Avalglucosidase alfa maintains respiratory function, endurance in late-onset Pompe disease

Key takeaways:

• Forty-six participants continued avalglucosidase alfa through week 97 and 40 switched from alglucosidase alfa.
• Forced vital capacity percent and 6-minute walk test improved in both treatment groups.

Continuous treatment with avalglucosidase alfa, or after a switch from alglucosidase alfa, maintained respiratory function and functional endurance in patients with late-onset Pompe disease, with no new safety concerns reported.

“Pompe disease has a broad clinical spectrum affecting multiple body systems and considerable variation in age at symptom onset and rate of progression,” Priya S. Kishnani, MD, MBBS, Chen Family Distinguished Professor of Pediatrics and chief of medical genetics at Duke University Medical Center, and colleagues wrote in JAMA Neurology. “Since 2006, enzyme replacement therapy with alglucosidase alfa has prolonged life for patients with [infantile-onset Pompe disease] and improved or stabilized disease in patients with [infantile-onset Pompe disease] and [late-onset Pompe disease].”

Analysis of data from the Comparative Enzyme Replacement Trial With neoGAA Versus rhGAA (COMET) trial demonstrated that patients with late-onset Pompe disease treated with avalglucosidase alfa for 49 weeks had significant improvements in upright forced vital capacity and 6-minute walk test compared with alglucosidase alfa, prompting researchers to evaluate safety and efficacy outcomes in the trial’s extension period.
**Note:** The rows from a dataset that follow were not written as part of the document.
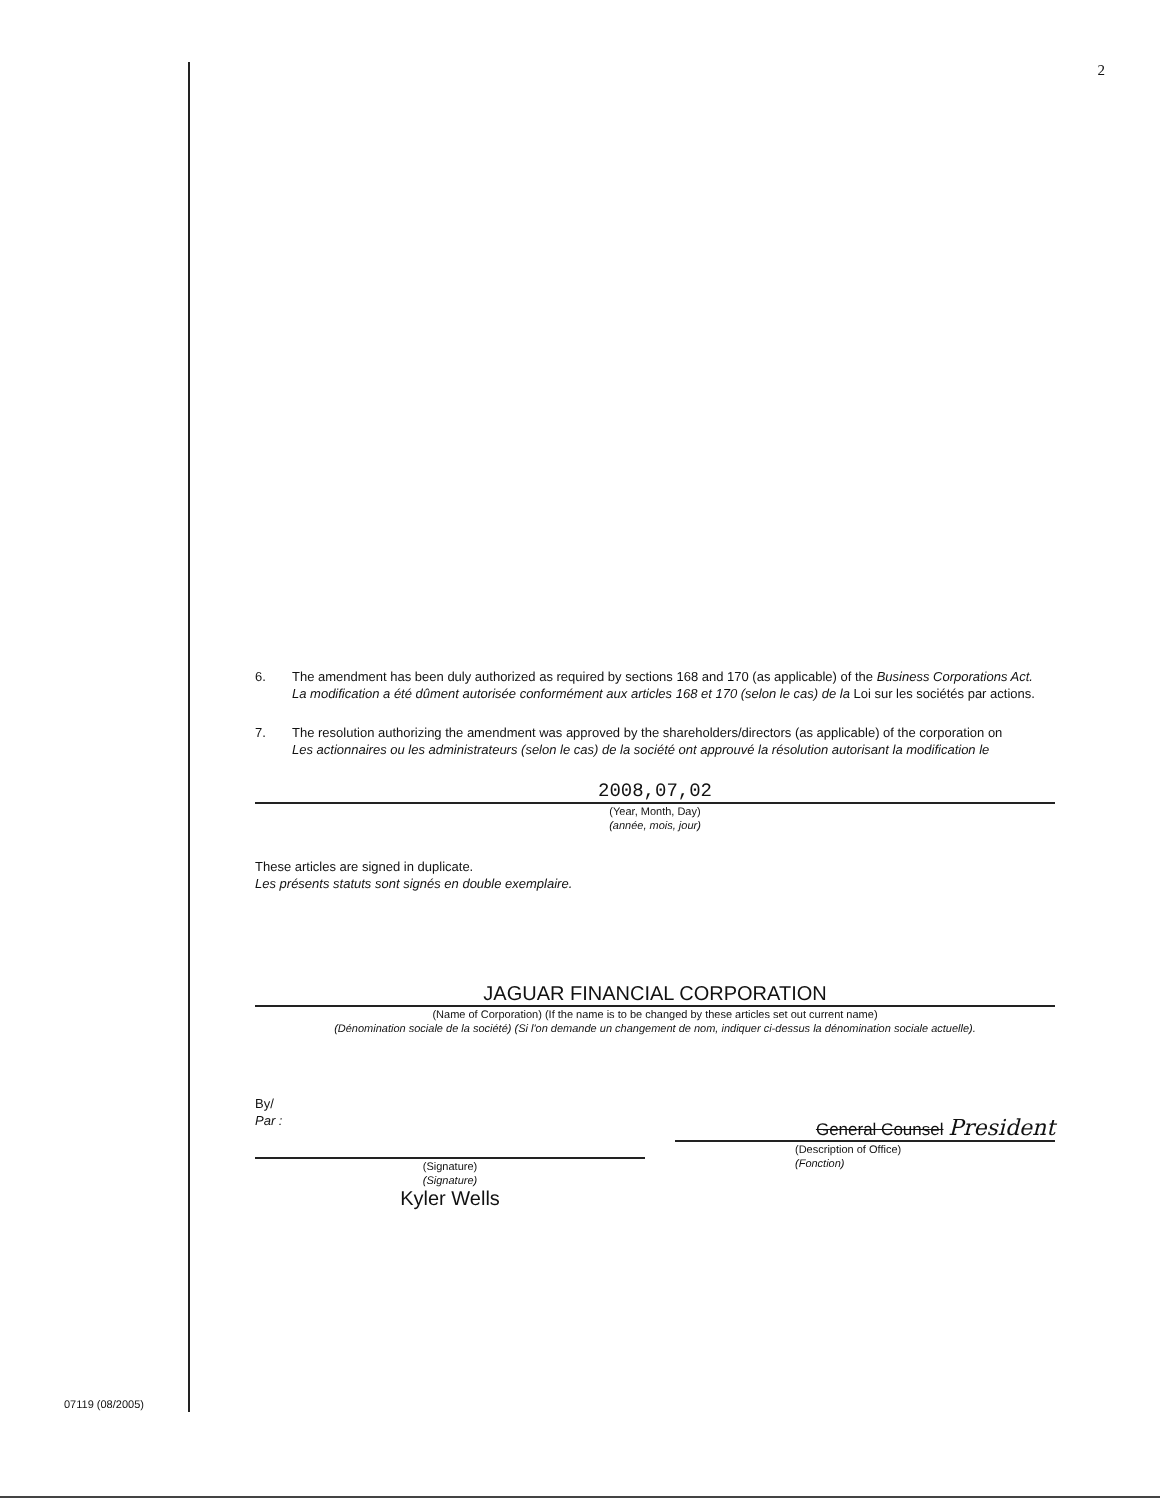2
6. The amendment has been duly authorized as required by sections 168 and 170 (as applicable) of the Business Corporations Act.
La modification a été dûment autorisée conformément aux articles 168 et 170 (selon le cas) de la Loi sur les sociétés par actions.
7. The resolution authorizing the amendment was approved by the shareholders/directors (as applicable) of the corporation on
Les actionnaires ou les administrateurs (selon le cas) de la société ont approuvé la résolution autorisant la modification le
2008,07,02
(Year, Month, Day)
(année, mois, jour)
These articles are signed in duplicate.
Les présents statuts sont signés en double exemplaire.
JAGUAR FINANCIAL CORPORATION
(Name of Corporation) (If the name is to be changed by these articles set out current name)
(Dénomination sociale de la société) (Si l'on demande un changement de nom, indiquer ci-dessus la dénomination sociale actuelle).
By/
Par :
(Signature)
(Signature)
Kyler Wells
General Counsel President
(Description of Office)
(Fonction)
07119 (08/2005)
Kishnani and colleagues conducted the phase 3, double-blind randomized clinical trial at 55 referral centers in 20 countries between November 2016 and February 2021. They enrolled patients aged 3 years and older with previously untreated late-onset Pompe disease, who received 20 mg/kg of IV avalglucosidase alfa or alglucosidase alfa every other week for 49 weeks, followed by 20 mg/kg of IV avalglucosidase alfa every other week for up to 289 weeks.
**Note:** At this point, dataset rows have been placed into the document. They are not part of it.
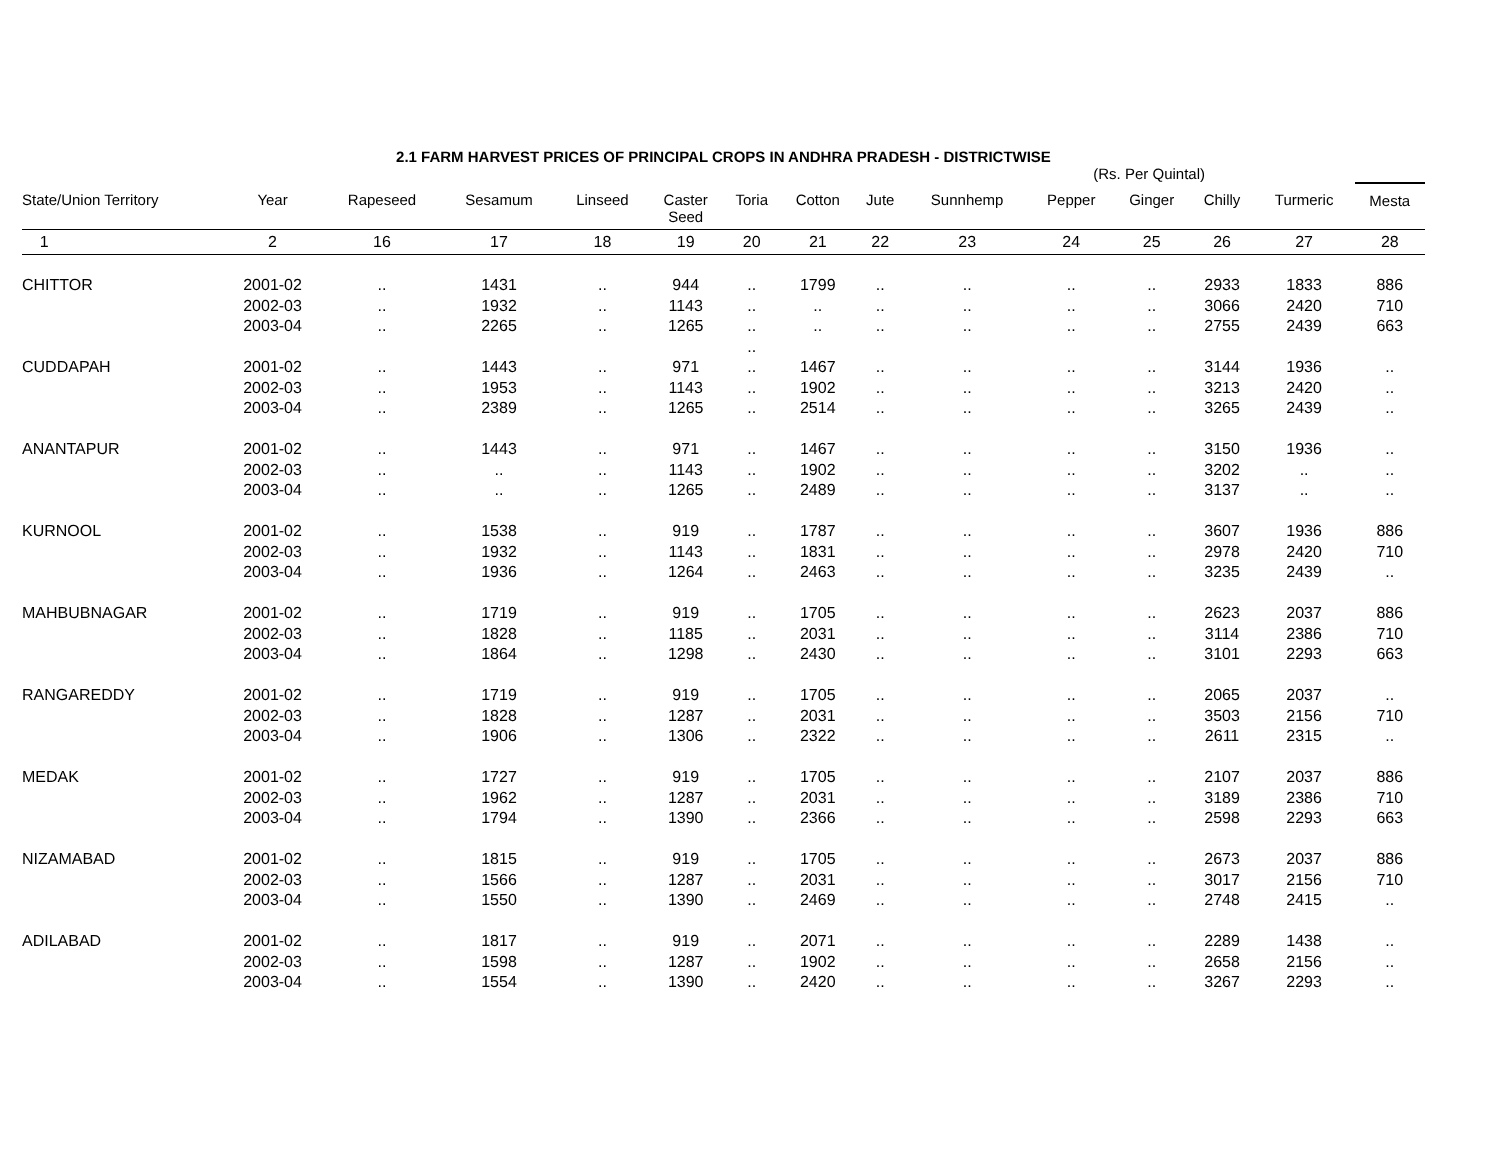2.1 FARM HARVEST PRICES OF PRINCIPAL CROPS IN ANDHRA PRADESH - DISTRICTWISE
(Rs. Per Quintal)
| State/Union Territory | Year | Rapeseed | Sesamum | Linseed | Caster Seed | Toria | Cotton | Jute | Sunnhemp | Pepper | Ginger | Chilly | Turmeric | Mesta |
| --- | --- | --- | --- | --- | --- | --- | --- | --- | --- | --- | --- | --- | --- | --- |
| 1 | 2 | 16 | 17 | 18 | 19 | 20 | 21 | 22 | 23 | 24 | 25 | 26 | 27 | 28 |
| CHITTOR | 2001-02 | .. | 1431 | .. | 944 | .. | 1799 | .. | .. | .. | .. | 2933 | 1833 | 886 |
| | 2002-03 | .. | 1932 | .. | 1143 | .. | .. | .. | .. | .. | .. | 3066 | 2420 | 710 |
| | 2003-04 | .. | 2265 | .. | 1265 | .. | .. | .. | .. | .. | .. | 2755 | 2439 | 663 |
| | | | | | | .. | | | | | | | | |
| CUDDAPAH | 2001-02 | .. | 1443 | .. | 971 | .. | 1467 | .. | .. | .. | .. | 3144 | 1936 | .. |
| | 2002-03 | .. | 1953 | .. | 1143 | .. | 1902 | .. | .. | .. | .. | 3213 | 2420 | .. |
| | 2003-04 | .. | 2389 | .. | 1265 | .. | 2514 | .. | .. | .. | .. | 3265 | 2439 | .. |
| ANANTAPUR | 2001-02 | .. | 1443 | .. | 971 | .. | 1467 | .. | .. | .. | .. | 3150 | 1936 | .. |
| | 2002-03 | .. | .. | .. | 1143 | .. | 1902 | .. | .. | .. | .. | 3202 | .. | .. |
| | 2003-04 | .. | .. | .. | 1265 | .. | 2489 | .. | .. | .. | .. | 3137 | .. | .. |
| KURNOOL | 2001-02 | .. | 1538 | .. | 919 | .. | 1787 | .. | .. | .. | .. | 3607 | 1936 | 886 |
| | 2002-03 | .. | 1932 | .. | 1143 | .. | 1831 | .. | .. | .. | .. | 2978 | 2420 | 710 |
| | 2003-04 | .. | 1936 | .. | 1264 | .. | 2463 | .. | .. | .. | .. | 3235 | 2439 | .. |
| MAHBUBNAGAR | 2001-02 | .. | 1719 | .. | 919 | .. | 1705 | .. | .. | .. | .. | 2623 | 2037 | 886 |
| | 2002-03 | .. | 1828 | .. | 1185 | .. | 2031 | .. | .. | .. | .. | 3114 | 2386 | 710 |
| | 2003-04 | .. | 1864 | .. | 1298 | .. | 2430 | .. | .. | .. | .. | 3101 | 2293 | 663 |
| RANGAREDDY | 2001-02 | .. | 1719 | .. | 919 | .. | 1705 | .. | .. | .. | .. | 2065 | 2037 | .. |
| | 2002-03 | .. | 1828 | .. | 1287 | .. | 2031 | .. | .. | .. | .. | 3503 | 2156 | 710 |
| | 2003-04 | .. | 1906 | .. | 1306 | .. | 2322 | .. | .. | .. | .. | 2611 | 2315 | .. |
| MEDAK | 2001-02 | .. | 1727 | .. | 919 | .. | 1705 | .. | .. | .. | .. | 2107 | 2037 | 886 |
| | 2002-03 | .. | 1962 | .. | 1287 | .. | 2031 | .. | .. | .. | .. | 3189 | 2386 | 710 |
| | 2003-04 | .. | 1794 | .. | 1390 | .. | 2366 | .. | .. | .. | .. | 2598 | 2293 | 663 |
| NIZAMABAD | 2001-02 | .. | 1815 | .. | 919 | .. | 1705 | .. | .. | .. | .. | 2673 | 2037 | 886 |
| | 2002-03 | .. | 1566 | .. | 1287 | .. | 2031 | .. | .. | .. | .. | 3017 | 2156 | 710 |
| | 2003-04 | .. | 1550 | .. | 1390 | .. | 2469 | .. | .. | .. | .. | 2748 | 2415 | .. |
| ADILABAD | 2001-02 | .. | 1817 | .. | 919 | .. | 2071 | .. | .. | .. | .. | 2289 | 1438 | .. |
| | 2002-03 | .. | 1598 | .. | 1287 | .. | 1902 | .. | .. | .. | .. | 2658 | 2156 | .. |
| | 2003-04 | .. | 1554 | .. | 1390 | .. | 2420 | .. | .. | .. | .. | 3267 | 2293 | .. |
Researchers reported efficacy outcomes at 49, 61, 73 and 97 weeks. Outcomes of interest included least squares (LS) mean change from predicted baseline in forced vital capacity (FVC) percent, as well as LS mean change from baseline in the 6-minute walk test (6MWT), muscle strength, motor function, quality of life and disease biomarkers. Safety and tolerability were also analyzed.

According to results, 95 of the initial 100 participants (54% men; mean age, 48.3 years) completed the 49-week treatment period and entered the extension phase, with 86 individuals continuing treatment through week 97. Of those, 46 continued avalglucosidase alpha and 40 switched from alglucosidase alfa to avalglucosidase alfa.

Researchers reported that mean upright FVC percent predicted was similar between treatment groups at the start of the study, while 6MWT distance was greater in the avalglucosidase alfa group. From baseline to week 97, LS mean FVC percent predicted increased by 2.65 for patients who continued avalglucosidase alfa and 0.36 for those who switched to avalglucosidase alfa, and LS mean 6MWT distance increased by 18.6 and 4.56 meters, respectively.

Data additionally showed that in participants who switched to avalglucosidase alfa, LS mean FVC percent predicted remained stable from week 49 to 97 (change = 0.09) and 6MWT distance improved by 5.33 meters.

Researchers reported potentially treatment-related adverse events in 29 participants in the avalglucosidase alfa continuation group and in 25 patients in the crossover group.

“Data from the ongoing real-world experience with avalglucosidase alfa will provide additional evidence of its effectiveness and safety,” Kishnani and colleagues wrote.